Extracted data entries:
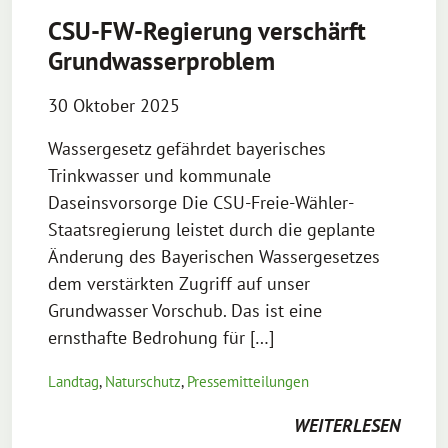
CSU-FW-Regierung verschärft
Grundwasserproblem
30 Oktober 2025
Wassergesetz gefährdet bayerisches
Trinkwasser und kommunale
Daseinsvorsorge Die CSU-Freie-Wähler-
Staatsregierung leistet durch die geplante
Änderung des Bayerischen Wassergesetzes
dem verstärkten Zugriff auf unser
Grundwasser Vorschub. Das ist eine
ernsthafte Bedrohung für […]
Landtag
,
Naturschutz
,
Pressemitteilungen
WEITERLESEN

> _Problem statement_:
Exactly reproduce the entries above, minus the pictures.

> _Finished task_:
CSU-FW-Regierung verschärft
Grundwasserproblem
30 Oktober 2025
Wassergesetz gefährdet bayerisches
Trinkwasser und kommunale
Daseinsvorsorge Die CSU-Freie-Wähler-
Staatsregierung leistet durch die geplante
Änderung des Bayerischen Wassergesetzes
dem verstärkten Zugriff auf unser
Grundwasser Vorschub. Das ist eine
ernsthafte Bedrohung für […]
Landtag
,
Naturschutz
,
Pressemitteilungen
WEITERLESEN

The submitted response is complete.